Dinge, so oder so

 

Die Dinge der Woche (02. Dezember 2012)
 
Russenpeitschen und Landlust-Gerten
 

   Schlechte Nachrichten sind die besten Nachrichten, so lautete einst der deutsche Redakteursgruss. Die meisten Schreiber trugen sandgestrahlte Peter-Scholl-Latour-Frisuren - und tippten keine Zeile, wenn nicht mindestens eine blutige Revolution im Gange war. Korrekturprogramme gab es damals nicht. Als Faustregel bei der Kommasetzung galt: Pro Toter ein Beistrich, pro Bekennerschreiben ein Semikolon. Das war zu einer Zeit, als man hinter dem Begriff Internet noch eine terroristische Untergrundorganisation vermutete und für Leitartikel in der Länge dieser Glosse ein Päckchen Roth-Händle in Flammen aufging.



   Tempi passati. Angesichts der jüngsten Hiobsbotschaften aus der Medienbranche benötigt man als Journalist zwei Schachteln eines starken Antidepressivums (aus dem Internet), um das Zittern des kleinen Fingers über der Returntaste zu unterbinden. Angstschweisstropfen lassen die Tastaturen schneller korrodieren als das Vertrauen in unsere schmierige Adventskalenderindustrie.

   Da hilft nur noch analoges Jammern. Oder eine gute Geschäftsidee. Wer weiss, möglicherweise sollte man als Lohnschreiber auf teure Kommata und Vokale ganz verzichten. Die Papierkosten würden gesenkt, schliesslich wären die Artikel kürzer und attraktiver gerade für Leserfaulis und Migranten. Die Überschrift in der "Bild"-Zeitung könnte so lauten: "Dtschld rstt sch fr Rssnptsch", was näher dran ist als diese lasche, von allen überflüssigen Ressentiments gereinigte Zeile "Deutschland rüstet sich für Russenpeitsche". So was zieht doch nicht.

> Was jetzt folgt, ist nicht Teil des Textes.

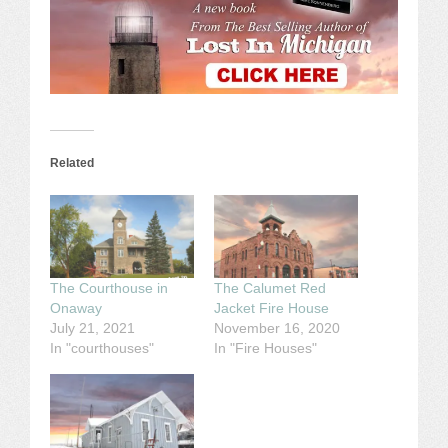
Related
The Courthouse in
The Calumet Red
Onaway
Jacket Fire House
July 21, 2021
November 16, 2020
In "courthouses"
In "Fire Houses"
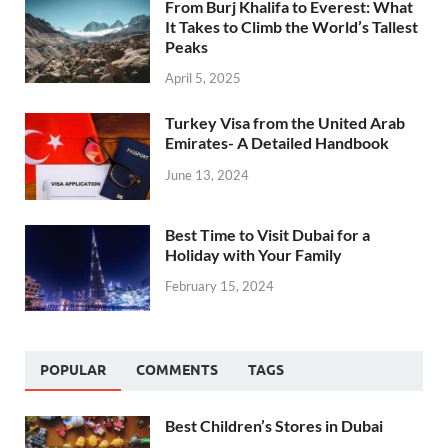
From Burj Khalifa to Everest: What
It Takes to Climb the World’s Tallest
Peaks
April 5, 2025
Turkey Visa from the United Arab
Emirates- A Detailed Handbook
June 13, 2024
Best Time to Visit Dubai for a
Holiday with Your Family
February 15, 2024
POPULAR
COMMENTS
TAGS
Best Children’s Stores in Dubai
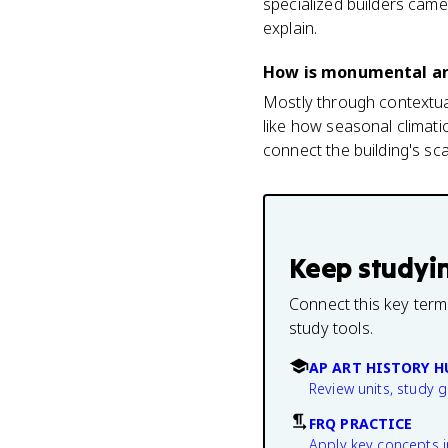
specialized builders came
explain.
How is monumental arc
Mostly through contextual
like how seasonal climatic
connect the building's sc
Keep studyi
Connect this key term
study tools.
AP ART HISTORY H
Review units, study 
FRQ PRACTICE
Apply key concepts i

   Noch so ein Gedanke: Gut möglich, dass gerade jüngere Menschen lieber Zeitungen lesen als die Gebrauchsanleitung für ihr neues Smartphone, wenn sie auf diesem schmackhaften Esspapier gedruckt wäre. Das gab es früher beim Bäcker. Dann würden die jungen Hüpfer morgens auf die anstrengende Zubereitung eines Birchermüslis verzichten. Und stattdessen nach der flüchtigen Lektüre einen Leitartikel knuspern oder eine Seite drei um irgendwelche Griechenlandhilfen in ihren Milchkaffee tunken. Lecker. Die Menschen haben ja immer weniger Zeit für das ganze Blabla, heisst es. Andererseits wäre das auch schade um die vielen liebevoll recherchierten Texte. Zeitungsartikel sind doch keine eiskalten Armutsberichte, die man sich von billigen FDP-Korrekturprogrammen in eine kaminwarme Landlust-Schwadronage kaputtredigieren lässt.

   So, das musste mal geschrieben werden, koste es noch so viele Vokale. Und jetzt? Keine Ahnung. Auf jeden Fall mal ... weitertippen. Und abwarten, was kommt. Godot. Ein riesiges, gefrässiges schwarzes Loch. Oder ein Hobbit. Einfach mal schwitzend in die druckergeschwärzte Zukunft schauen, panisch vibrierend wie ein ranziges Lachshäppchen auf einem Pausentablett beim Weltklimagipfel in Doha, bevor der Bundesumweltminister Peter Altmaier erbarmungslos zuschlägt. Der kennt ja kein Erbarmen. Schade nur, dass dort keine essbaren Zeitungen ausliegen.